4 thoughts on “Welcome back, ‘Hawks.

  1. usasatsui

    Tim, I hate to burst your bubble, but the Seahawks play in the worst division in football. It’s not shocking that when you put an above average team in with three bad ones, the above average one wins 5 times in a row. In any other division, the Seahawks are in the middle of a wild card hunt. That’s why they don’t get much press. They’re solid, and did have one very good year (which they really should have got more credit for), but a large part of their winning record is that they get to play San Francisco, St. Louis, and Arizona twice a year.

    In any event, I’d say they make the second round at least in the playoffs, but I don’t see them wrestling a first-round bye away from Green Bay or Dallas. Then again, I’m in 4th place in the football picks, so what do I know?

  2. tleberle

    Tim, I hate to burst your bubble, but the Seahawks play in the worst division in football.Really? Do you hate to?

    Seriously, what good does tearing down the accomplishments of another team do? Cover up an inferiority complex of your own? The Seahawks play the hand they’re dealt, and that happens to be of a big fish in a small pond. Would I pick an almost assured division win over having to slug it out in a different division? Of course I would. And you would too. You’d be insane not to.

    The Seahawks are already assured of a home game on the fifth of January, and that suits me fine. I’d rather that the Seahawks stay out of the limelight, myself, quietly racking up win after win, climbing the standings. No one sees the invisible man coming.

  3. usasatsui

    He was hyping up the team to a level better than they were. I told him they weren’t that good (and for the record, when he’s trashing them, they’re not that bad either). He wanted to know why the Seahawks aren’t the darlings of the national media, and why they’re not getting attention for topping their division. I told him why. They’re like the Braves of the 90s: They’re very good, but not great, and winning their division isn’t noticed because they’re expected to. There just isn’t much competition for them.

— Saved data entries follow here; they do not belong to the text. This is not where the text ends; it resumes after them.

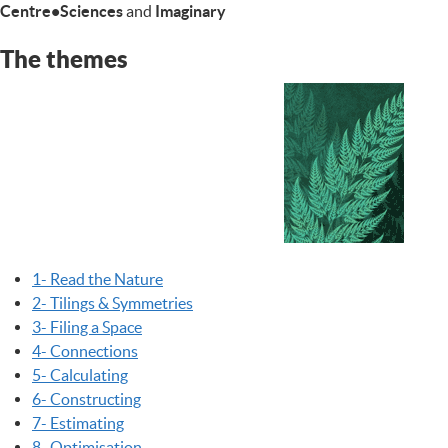
Centre•Sciences
and
Imaginary
The themes
1- Read the Nature
2- Tilings & Symmetries
3- Filing a Space
4- Connections
5- Calculating
6- Constructing
7- Estimating
8- Optimisation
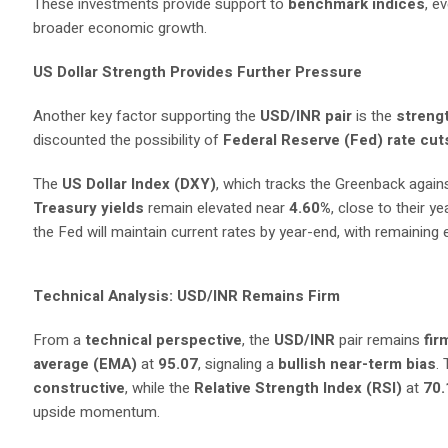
These investments provide support to
benchmark indices
, e
broader economic growth.
US Dollar Strength Provides Further Pressure
Another key factor supporting the
USD/INR pair
is the
strengt
discounted the possibility of
Federal Reserve (Fed) rate cut
The
US Dollar Index (DXY)
, which tracks the Greenback again
Treasury yields
remain elevated near
4.60%
, close to their y
the Fed will maintain current rates by year-end, with remaining
Technical Analysis: USD/INR Remains Firm
From a
technical perspective
, the
USD/INR
pair remains
fir
average (EMA)
at
95.07
, signaling a
bullish near-term bias
.
constructive
, while the
Relative Strength Index (RSI)
at
70.
upside momentum.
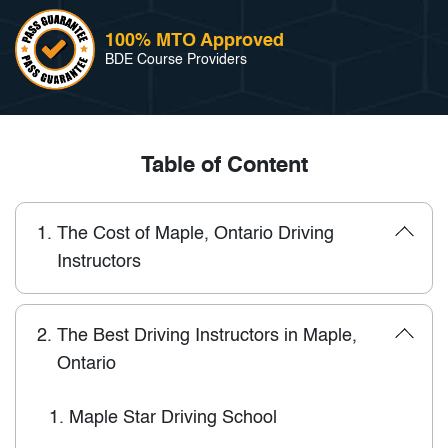
100% MTO Approved
BDE Course Providers
Table of Content
1.
The Cost of Maple, Ontario Driving
Instructors
2.
The Best Driving Instructors in Maple,
Ontario
1.
Maple Star Driving School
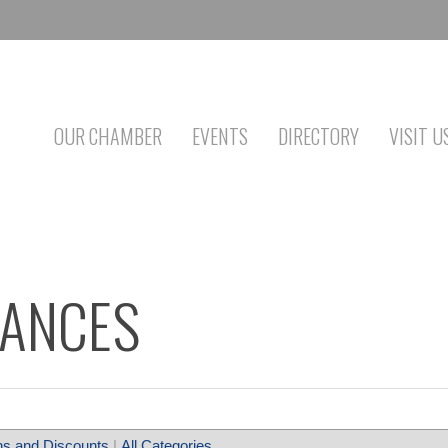
OUR CHAMBER
EVENTS
DIRECTORY
VISIT U
IANCES
s and Discounts
|
All Categories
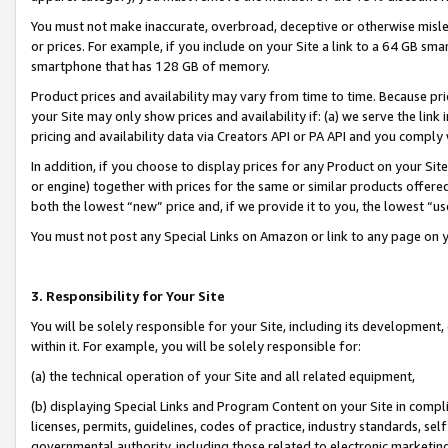
You must not make inaccurate, overbroad, deceptive or otherwise misle
or prices. For example, if you include on your Site a link to a 64 GB sm
smartphone that has 128 GB of memory.
Product prices and availability may vary from time to time. Because pri
your Site may only show prices and availability if: (a) we serve the link 
pricing and availability data via Creators API or PA API and you comply
In addition, if you choose to display prices for any Product on your Si
or engine) together with prices for the same or similar products offer
both the lowest “new” price and, if we provide it to you, the lowest “u
You must not post any Special Links on Amazon or link to any page on 
3. Responsibility for Your Site
You will be solely responsible for your Site, including its development
within it. For example, you will be solely responsible for:
(a) the technical operation of your Site and all related equipment,
(b) displaying Special Links and Program Content on your Site in compl
licenses, permits, guidelines, codes of practice, industry standards, se
governmental authority, including those related to electronic marketin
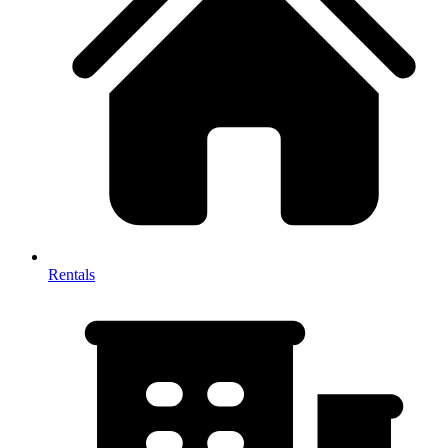
Rentals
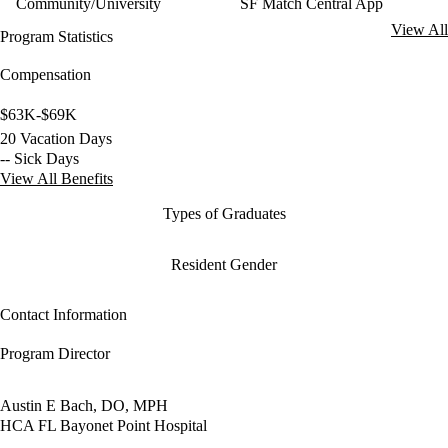
Community/University
SF Match Central App
View All
Program Statistics
Compensation
$63K-$69K
20 Vacation Days
-- Sick Days
View All Benefits
Types of Graduates
Resident Gender
Contact Information
Program Director
Austin E Bach, DO, MPH
HCA FL Bayonet Point Hospital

    Am I blaming them for it? No. You’re absolutely right, if you get yourself a cupcake schedule, ride it as long as you can. But face reality. They can’t dodge the good teams in the playoffs, and I just don’t think they’re good enough to beat them.

  4. loogaroo

    He wanted to know why the Seahawks aren’t the darlings of the national media, and why they’re not getting attention for topping their division.

    I wasn’t asking why the Seahawks don’t get attention – I was merely pointing out the fact that they don’t.

    And while you say that the Seahawks are forced to play against tougher opposition in the playoffs, that’s precisely why I brought the element of them making the postseason for five straight years, more than any other team in the conference. Our likely first-round opponent is going to be a team that’s made the postseason for the first time in a long while – Minnesota, Detroit, or Arizona. Having the edge in experience, while playing a home game at one of the best homefields in the league, usually translates to a win.

    (And for what it’s worth, I think we could go into Dallas and beat the Cowboys. Not so much the Packers, though.)